Reflections on Impending Obamacare
Reform was surely needed to remove distortions imposed on medical care by its financing. The next big questions are what the Affordable Care Act really reforms; and, whether the result will be affordable for the whole nation. Here are some proposals, just in case.
There's an old joke about a small town with an ordinance that "Fire hydrants must be painted before each fire." Similarly, it is at first a little confusing about how pre-paid health insurance could pay for the health care costs of someone's last year of life. Necessarily, such a proposal implies the existence of a second mechanism for paying for the costs as they arise, but getting paid back for them later.
Right now, that primary insurer is Medicare. The vast majority of people who die will be covered by Medicare when they do so. So, let Medicare pay the bills, and let the Health Savings Account pay Medicare back. And looking backward, when the Health Savings Account reaches a certain amount, reduce the premiums and payroll deductions for the individual. The overall payment cycle thus means the individual only pays for his care once, with compound investment income contributing the bulk of it.

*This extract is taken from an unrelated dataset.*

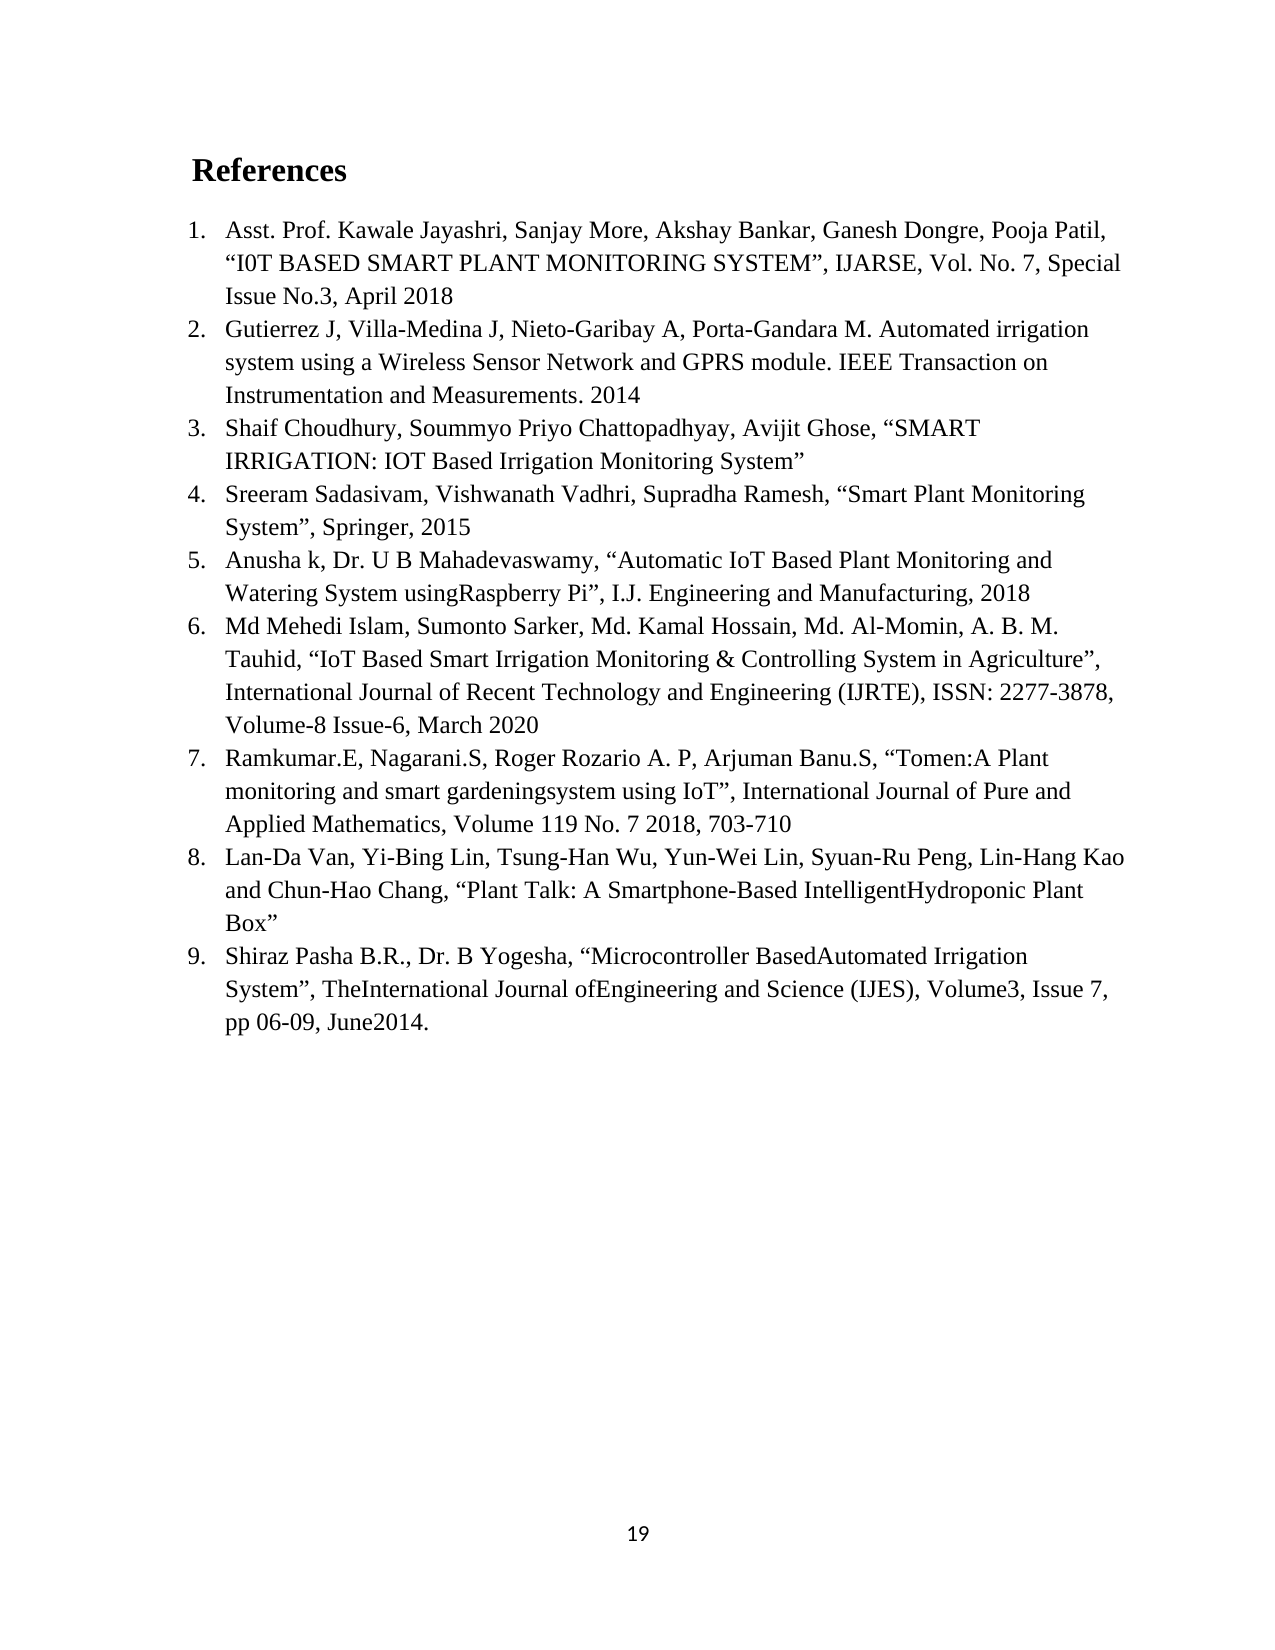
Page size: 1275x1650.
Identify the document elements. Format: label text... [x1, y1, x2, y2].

The final intention is to start with the goal of paying for the last year of life, and expanding the number of years like an accordion if you have been lucky and contributed a lot toward the fund, early in life, and not depleted the fund with illness. I'm no actuary, but as a physician, I can tell you that if you have a lot of major illnesses, you will probably have a foreshortened future.
The individual's Health Savings Account is a long-term investor in longevity, paying Medicare back when the last-year costs are known, and receiving a reduction in payroll taxes or Part B premiums in the meantime.
In this example, it is Medicare, universally available for at least Part A (hospital costs), which is imagined as the transfer agent. However, it also ought to work with patient self-insurance, paying for out-of-pocket costs like deductibles and copayments, or with coinsurance, or Major Medical, or any other verifiable source of health payment. Because of such contingencies, it is better to keep track of actual expenses which reimburse individual expenses outside the Health Savings Accounts. Payments through the HSA account should certainly count if they fell within the last year of life, but safeguards would have to be created to discourage gaming the tax deduction. However, we are envisaging transfer payments only at death, so this might not prove to be the problem it seems.
There is no doubt that transferring to Medicare the nationwide average last-year-of life costs as a lump sum (rather than true itemized individual costs), would greatly simplify the accounting, and perhaps Medicare could devise a way to reimburse self-insurance contributions and other participating payers. The trouble with passing it all through Medicare is that it gives the Medicare administration an opportunity to make the rules, which other payers would immediately complain about. Itemizing also has the advantage of putting pressure on the process of billing, which for mysterious reasons now takes six months or more.
In the meantime, the money has to be set aside in some sort of "lockbox" or escrow fund. Individual records must be maintained because it is anticipated the existence of this pre-funded last-year escrow fund provides continuing authorization for reducing payroll taxes and Part B/D premiums by 4%, the amount of the future reduction of Medicare beneficiary costs in our example. Because it is anticipated that the last-year escrow system might eventually accommodate accordion-like extensions of itself, it should be careful not to take early short-cuts which would hamper that evolution. Eventually, the annual Medicare deficit should be reduced by at least 4% fewer costs in our example. Going all the way to 100% of costs is imaginable, but unwise to implement quickly without some experience to act as a guide.